George Herbert And The Business Of Practical Piety written by Ceri Sullivan and has been published by Oxford University Press this book supported file pdf, txt, epub, kindle and other format this book has been release on 2024-04-25 with Literary Criticism categories.


Contemporary nudge theory points out that people make good choices over issues where they have had past experience of similar circumstances, where there is reliable, substantial, and relevant information about the situation, and where they will get prompt feedback about the effect of their decision. Yet none of these conditions apply to the most vital choice of action facing early modern Protestants: how can they be saved? In George Herbert and the Business of Practical Piety, Ceri Sullivan uses nudge theory to show how practical divinity disregards the doleful conclusions of predestination--that salvation cannot be earned--to supply readers with suggestions on how to prepare to act, regardless of their final destiny. Such texts create cognitive niches to support cheerful, godly thought and action, in a way which is far from being despairing or compulsive.
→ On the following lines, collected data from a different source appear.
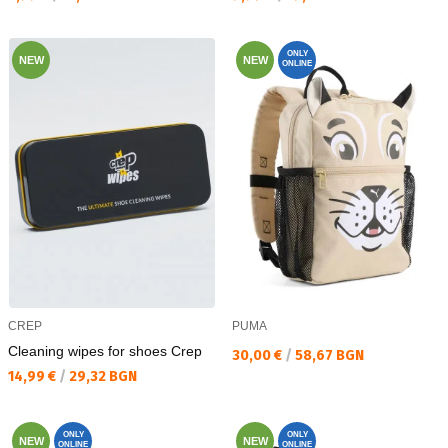
ONLY
NEW
NEW
ONLINE
CREP
PUMA
Cleaning wipes for shoes Crep
Текуща цена:
30,00 €
/
58,67 BGN
Текуща цена:
14,99 €
/
29,32 BGN
ONLY
ONLY
NEW
NEW
ONLINE
ONLINE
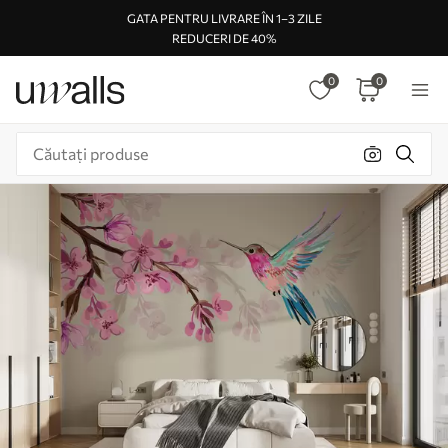
GATA PENTRU LIVRARE ÎN 1–3 ZILE
REDUCERI DE 40%
0
0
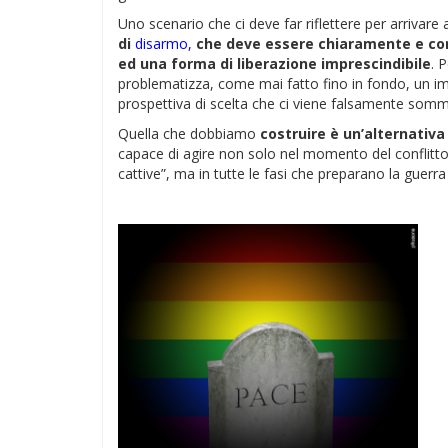
Uno scenario che ci deve far riflettere per arrivare 
di
disarmo,
che deve essere chiaramente e cor
ed una forma di liberazione imprescindibile
. 
problematizza, come mai fatto fino in fondo, un im
prospettiva di scelta che ci viene falsamente sommi
Quella che dobbiamo
costruire è un’alternativa
capace di agire non solo nel momento del conflitto,
cattive”, ma in tutte le fasi che preparano la gue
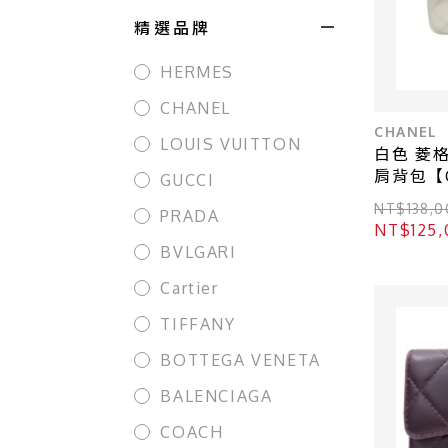
精選品牌
HERMES
CHANEL
CHANEL
LOUIS VUITTON
白色 菱格紋 牛皮 Mi
肩背包【C
GUCCI
AS4384
NT$138
PRADA
NT$12
BVLGARI
Cartier
TIFFANY
BOTTEGA VENETA
BALENCIAGA
COACH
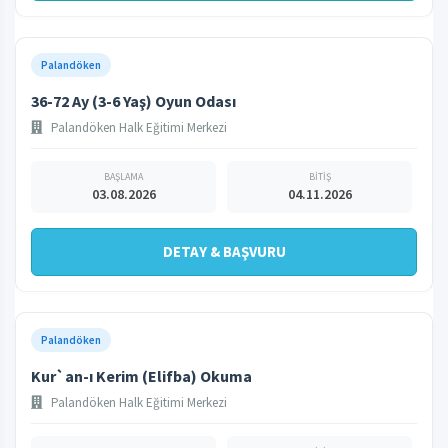
Palandöken
36-72 Ay (3-6 Yaş) Oyun Odası
Palandöken Halk Eğitimi Merkezi
BAŞLAMA
BİTİŞ
03.08.2026
04.11.2026
DETAY & BAŞVURU
Palandöken
Kur`an-ı Kerim (Elifba) Okuma
Palandöken Halk Eğitimi Merkezi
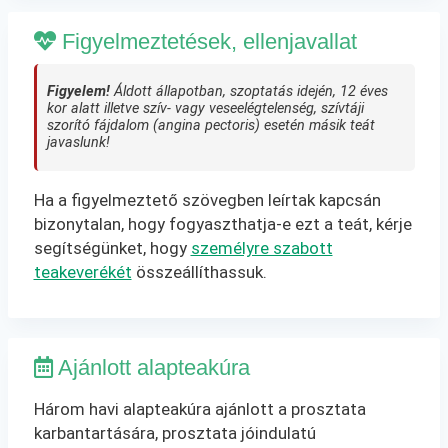
Figyelmeztetések, ellenjavallat
Figyelem!
Áldott állapotban, szoptatás idején, 12 éves
kor alatt illetve szív- vagy veseelégtelenség, szívtáji
szorító fájdalom (angina pectoris) esetén másik teát
javaslunk!
Ha a figyelmeztető szövegben leírtak kapcsán
bizonytalan, hogy fogyaszthatja-e ezt a teát, kérje
segítségünket, hogy
személyre szabott
teakeverékét
összeállíthassuk.
Ajánlott alapteakúra
Három havi alapteakúra ajánlott a prosztata
karbantartására, prosztata jóindulatú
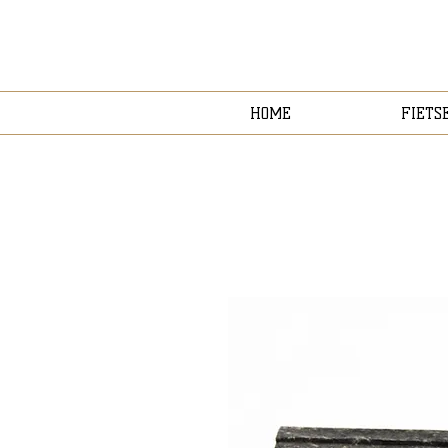
HOME
FIETS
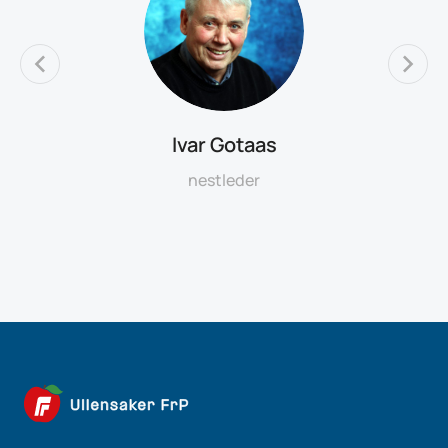
Ivar Gotaas
nestleder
Their nudges were repeatedly put into practice by Herbert's friends, the Ferrars, who tried to form an ideal religious community at Little Gidding. These prescriptions and examples illustrate how George Herbert's The Temple (1633) is a compendium of the techniques of choice architecture. Herbert's poems are full of the humour emerging from a life of faith which is willing to guard high ideals by low cunning, stooping to use the least little things to change a self. George Herbert and the Business of Practical Piety initially calls on theories of the extended mind to ask what sort of minor physical and social structures scaffold decisions, then examines a selection of nudges used by Herbert: contracts with the self, building a mind, cleaning a heart, conversing with God, making to-do lists, and working on working well.